According to Maritime Singapore Connect, “despite challenging economic conditions in both traditional shipping and the offshore oil and gas markets, the city-state boasts a remarkably successful maritime industry, achieving a top-5 position in shipping, finance and law, maritime technology, ports and logistics as well as overall attractiveness and competitiveness. This is largely due to an increased focus on R&D developments within the industry over the past few years.”
Singapore has shown its commitment to the maritime sector by investing in port megastructure and planning the Tuas mega port.
The Tuas mega port is a major milestone in Singapore’s next generation container terminal development with the long-term project, that includes four phases, targeted for completion in 2040. With construction of Phase 1 beginning in April last year, the mega port is slated to open progressively from 2021.
To be a cut above the rest and create a truly leading global maritime hub, port development is the need of the hour.
The Tuas Terminal will bring with it major infrastructural changes and innovative designs. All city terminals at Tanjong Pagar, Pasir Panjang, Keppel and Brani, will eventually be merged at Tuas. This consolidation of container port activities will not only result in increased efficiency in port operations due to the elimination of inter-terminals haulage, but also comes at the right time with the expiration of port leases at Tanjong Pagar, Keppel and Brani in 2027.

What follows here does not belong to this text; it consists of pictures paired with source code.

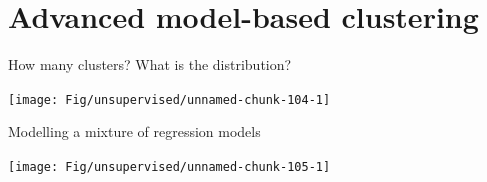 \documentclass[
  ignorenonframetext,
  aspectratio=169]{beamer}
\begin{document}
\hypertarget{advanced-model-based-clustering}{%
\section{Advanced model-based
clustering}\label{advanced-model-based-clustering}}

\begin{frame}{How many clusters? What is the distribution?}
\protect\hypertarget{how-many-clusters-what-is-the-distribution}{}
\scriptsize

\normalsize

\scriptsize

\normalsize

\scriptsize

\begin{center}\texttt{[image: Fig/unsupervised/unnamed-chunk-104-1]} \end{center}

\normalsize
\end{frame}

\begin{frame}{Modelling a mixture of regression models}
\protect\hypertarget{modelling-a-mixture-of-regression-models}{}
\scriptsize

\begin{center}\texttt{[image: Fig/unsupervised/unnamed-chunk-105-1]} \end{center}

\normalsize
\end{frame}
\end{document}

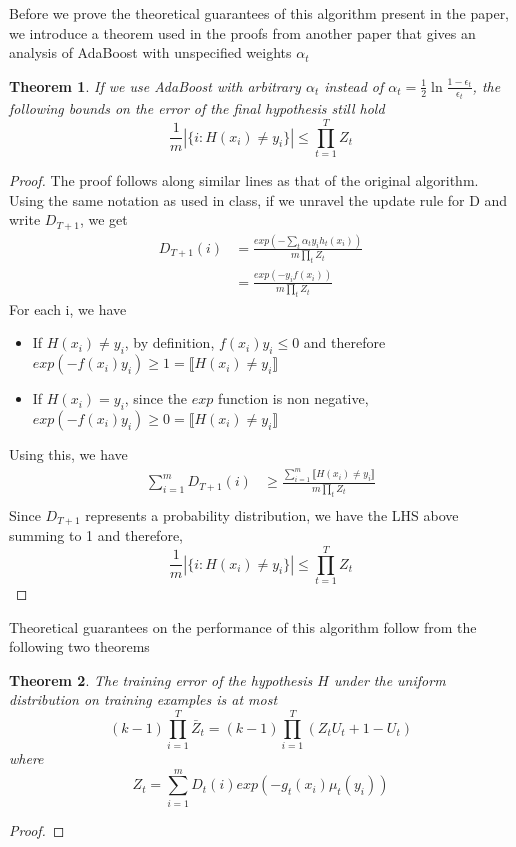 \documentclass[11pt]{article}
\newtheorem{theorem}{Theorem}
\begin{document}
Before we prove the theoretical guarantees of this algorithm present in the paper, we introduce a theorem used in the proofs from another paper that gives an analysis of AdaBoost with unspecified weights $\alpha_t$ \cite{Schapire:1999:IBA:337859.337870}
\begin{theorem}
If we use AdaBoost with arbitrary $\alpha_t$ instead of $\alpha_t = \frac{1}{2} \ln \frac{1-\epsilon_t}{\epsilon_t}$, the following bounds on the error of the final hypothesis still hold
$$\frac{1}{m}|\{i : H(x_i) \neq y_i\}| \le \prod_{t=1}^T Z_t$$
\end{theorem}
\begin{proof}
The proof follows along similar lines as that of the original algorithm. Using the same notation as used in class, if we unravel the update rule for D and write $D_{T+1}$, we get
\begin{align*}
D_{T+1}(i) &= \frac{exp(-\sum_t \alpha_t y_i h_t(x_i))}{m\prod_t Z_t}\\
&= \frac{exp(-y_i f(x_i))}{m \prod_t Z_t}
\end{align*}
For each i, we have
\begin{itemize}
\item If $H(x_i) \neq y_i$, by definition, $f(x_i) y_i \leq 0$ and therefore $exp(-f(x_i) y_i) \ge 1 = \llbracket H(x_i) \neq y_i \rrbracket$
\item If $H(x_i) = y_i$, since the $exp$ function is non negative, $exp(-f(x_i) y_i) \ge 0 = \llbracket H(x_i) \neq y_i \rrbracket$
\end{itemize}
Using this, we have
\begin{align*}
\sum_{i=1}^m D_{T+1}(i) &\ge \frac{\sum_{i=1}^m \llbracket H(x_i) \neq y_i \rrbracket}{m\prod_t Z_t}\\ 
\end{align*}
Since $D_{T+1}$ represents a probability distribution, we have the LHS above summing to 1 and therefore,
$$\frac{1}{m}|\{i : H(x_i) \neq y_i\}| \le \prod_{t=1}^T Z_t$$
\end{proof}
Theoretical guarantees on the performance of this algorithm follow from the following two theorems
\begin{theorem}
The training error of the hypothesis $H$ under the uniform distribution on training examples is at most $$(k-1)\prod_{i=1}^T \bar Z_t = (k-1)\prod_{i=1}^T (Z_t U_t + 1-U_t)$$ where $$Z_t = \sum_{i=1}^m D_t(i) exp(-g_t(x_i)\mu_t(y_i))$$
\end{theorem}
\begin{proof}

\end{proof}
\end{document}
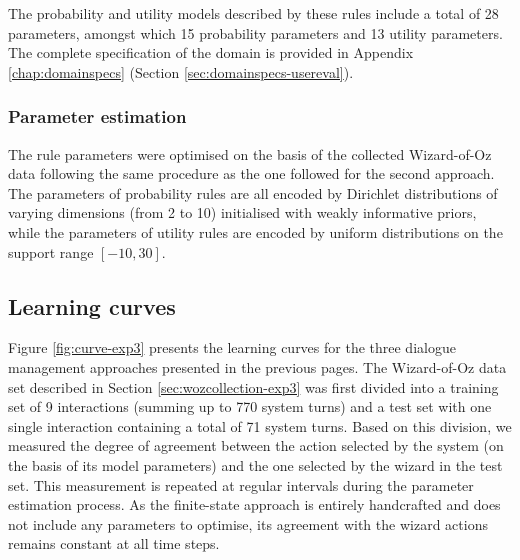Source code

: \begin{itemize}
\end{itemize}

The probability and utility models described by these rules include a total of 28 parameters, amongst which 15 probability parameters and 13 utility parameters.  The complete specification of the domain is provided in Appendix \ref{chap:domainspecs} (Section \ref{sec:domainspecs-usereval}). 

\subsubsection*{Parameter estimation}

The rule parameters were optimised on the basis of the collected Wizard-of-Oz data following the same procedure as the one followed for the second approach.  The parameters of probability rules are all encoded by Dirichlet distributions of varying dimensions (from 2 to 10) initialised with weakly informative priors, while the parameters of utility rules are encoded by uniform distributions on the support range $[-10, 30]$.  


\subsection{Learning curves}
\label{sec:learningcurve-exp3}

Figure \ref{fig:curve-exp3} presents the learning curves for the three dialogue management approaches presented in the previous pages. The Wizard-of-Oz data set described in Section \ref{sec:wozcollection-exp3} was first divided into a training set of 9 interactions (summing up to 770 system turns) and a test set with one single interaction containing a total of 71 system turns. Based on this division, we measured the degree of agreement between the action selected by the system (on the basis of its model parameters) and the one selected by the wizard in the test set. This measurement is repeated at regular intervals during the parameter estimation process.  As the finite-state approach is entirely handcrafted and does not include any parameters to optimise, its agreement with the wizard actions remains constant at all time steps. 

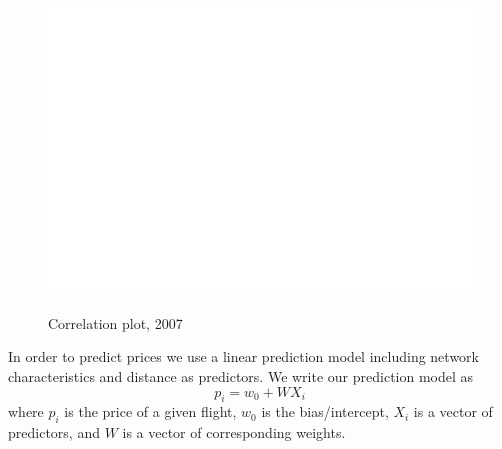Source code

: \begin{figure}[H]
  \centering
  \caption{Correlation plot, 2007}
    \includegraphics[width=1. \textwidth]{Exam/Figures/corr_plot.pdf}
  \label{fig:map_general}
\end{figure}


In order to predict prices we use a linear prediction model including network characteristics and distance as predictors.
We write our prediction model as
$$
p_i = w_0 + W X_i 
$$
where $p_i$ is the price of a given flight, $w_0$ is the bias/intercept, $X_i$ is a vector of predictors, and $W$ is a vector of corresponding weights. 

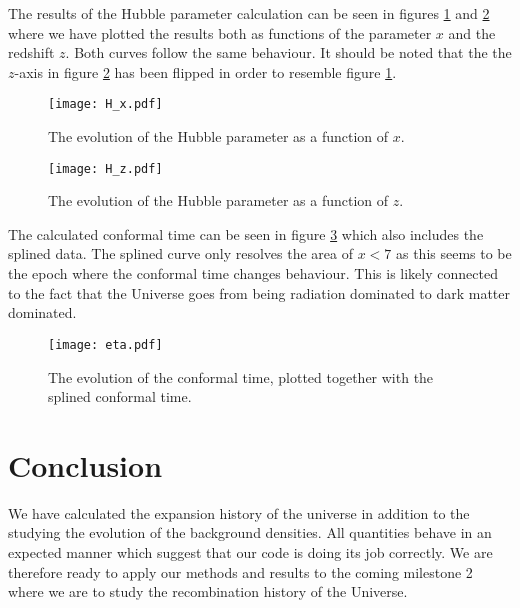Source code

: \documentclass[a4paper, 10pt, reqno]{amsart}
\begin{document}
The results of the Hubble parameter calculation can be seen in figures
\ref{fig: H_x} and \ref{fig: H_z} where we have plotted the results
both as functions of the parameter $x$ and the redshift $z$. Both
curves follow the same behaviour. It should be noted that the the
$z$-axis in figure \ref{fig: H_z} has been flipped in order to resemble
figure \ref{fig: H_x}.

\begin{figure}
    \centering
    \texttt{[image: H\_x.pdf]}
    \caption{The evolution of the Hubble parameter as a function of
    $x$.}
    \label{fig: H_x}
\end{figure}

\begin{figure}
    \centering
    \texttt{[image: H\_z.pdf]}
    \caption{The evolution of the Hubble parameter as a function of
    $z$.}
    \label{fig: H_z}
\end{figure}

The calculated conformal time can be seen in figure \ref{fig: eta}
which also includes the splined data. The splined curve only resolves
the area of $x < 7$ as this seems to be the epoch where the conformal
time changes behaviour. This is likely connected to the fact that the
Universe goes from being radiation dominated to dark matter dominated.

\begin{figure}
    \centering
    \texttt{[image: eta.pdf]}
    \caption{The evolution of the conformal time, plotted together with
    the splined conformal time.}
    \label{fig: eta}
\end{figure}

\section{Conclusion}
We have calculated the expansion history of the universe in addition to
the studying the evolution of the background densities. All quantities
behave in an expected manner which suggest that our code is doing its
job correctly. We are therefore ready to apply our methods and results
to the coming milestone 2 where we are to study the recombination
history of the Universe.

\nocite{*}
{}

\end{document}
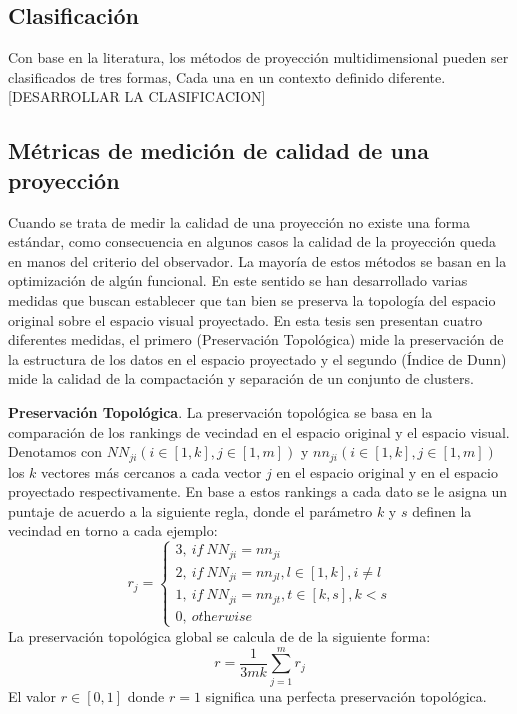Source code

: \subsection{Clasificación}
Con base en la literatura, los métodos de proyección multidimensional pueden ser clasificados de tres formas, Cada una en un contexto  definido diferente. \textcolor[rgb]{0.2,0.8,0.2}{[DESARROLLAR LA CLASIFICACION]}

\subsection{Métricas de medición de calidad de una proyección}
Cuando se trata de medir la calidad de una proyección no existe una forma estándar, como consecuencia en algunos casos la calidad de la proyección queda en manos del criterio del observador. La mayoría de estos métodos se basan en la optimización de algún funcional. En este sentido se han desarrollado varias medidas que buscan establecer que tan bien se preserva la topología del espacio original sobre el espacio visual proyectado. En esta tesis sen presentan cuatro diferentes medidas, el primero (Preservación Topológica) mide la preservación de la estructura de los datos en el espacio proyectado y el segundo (Índice de Dunn) mide la calidad de la compactación y separación de un conjunto de clusters.

\textbf{Preservación Topológica}. La preservación topológica \cite{konig2000interactive} se basa en la comparación de los rankings de vecindad en el espacio original y el espacio visual. Denotamos con $NN_{ji}(i\in[1,k], j\in[1,m])$ y
$nn_{ji}(i\in[1,k], j\in[1,m])$ los $k$ vectores más cercanos a cada vector $j$ en el espacio original y en el espacio proyectado respectivamente. En base a estos rankings a cada dato se le asigna un puntaje de acuerdo a la siguiente regla, donde el parámetro $k$ y $s$ definen la vecindad en torno a cada ejemplo:
 \begin{equation}
	r_{j}=\left\{
                \begin{array}{ll}
									3,~if~NN_{ji} = nn_{ji}\\
									2,~if~NN_{ji} = nn_{jl}, l\in[1,k],i\neq l\\
									1,~if~NN_{ji} = nn_{jt}, t\in[k,s],k<s\\
									0,~\textit{otherwise}
                \end{array}\right.
		\end{equation}
La preservación topológica global se calcula de de la siguiente forma:
\begin{equation}
r=\frac{1}{3mk}\sum^{m}_{j=1}r_j
\end{equation}  		
El valor $r \in [0,1]$ donde  $r=1$ significa una perfecta preservación topológica.

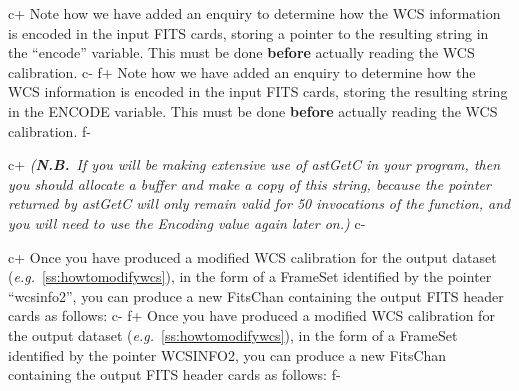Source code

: \documentclass[twoside,11pt]{article}
\newcommand{\secref}[1]{\S\ref{#1}}
\renewcommand{\secref}[1]{\ref{#1}}
\begin{document}
c+
Note how we have added an enquiry to determine how the WCS information
is encoded in the input FITS cards, storing a pointer to the resulting
string in the ``encode'' variable. This must be done {\bf{before}}
actually reading the WCS calibration.
c-
f+
Note how we have added an enquiry to determine how the WCS information
is encoded in the input FITS cards, storing the resulting string in
the ENCODE variable. This must be done {\bf{before}} actually reading
the WCS calibration.
f-

c+
{\em{({\bf{N.B.}}\ If you will be making extensive use of astGetC in
your program, then you should allocate a buffer and make a copy of
this string, because the pointer returned by astGetC will only remain
valid for 50 invocations of the function, and you will need to use the
Encoding value again later on.)}}
c-

c+
Once you have produced a modified WCS calibration for the output
dataset ({\em{e.g.}}\ \secref{ss:howtomodifywcs}), in the form of a
FrameSet identified by the pointer ``wcsinfo2'', you can produce a new
FitsChan containing the output FITS header cards as follows:
c-
f+
Once you have produced a modified WCS calibration for the output
dataset ({\em{e.g.}}\ \secref{ss:howtomodifywcs}), in the form of a
FrameSet identified by the pointer WCSINFO2, you can produce a new
FitsChan containing the output FITS header cards as follows:
f-
\end{document}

Another key feature of the new port is the caissons. These large watertight chambers keep the water out by air pressure, allowing construction work to be carried out with ease. Using caissons to build the wharf structure is faster than traditional methods such as piling due to the shallow sea bed. A total of 222 caissons will form the permanent wharf structure of the work-in-progress mega-terminal, with 30 caissons already built as part of Phase 1 development.
With technological advances transforming most industries, the maritime industry is shifting towards a digital future as well. Plans to incorporate more automation, intelligent control systems, and sustainable technologies into the new terminal shows how maritime players are harnessing new technologies to become more efficient and effective.
Some key innovations will include unmanned vehicles such as automated yard cranes, drones, data analytics and driverless trucks for port transport, which will be used at the upcoming mega terminal. Additionally, port waters will also be managed using next generation port operations systems.
To create greater efficiencies in overall port operations, the Maritime and Port Authority of Singapore (MPA) is looking at developing facilities such as warehouse and distribution centres at the mega port; currently these are fragmented amongst different terminals in Singapore.
The maritime sector contributes around 7 percent to Singapore’s overall GDP growth, and currently employs over 170,000 workers. This number is expected to increase to a large extent by 2025.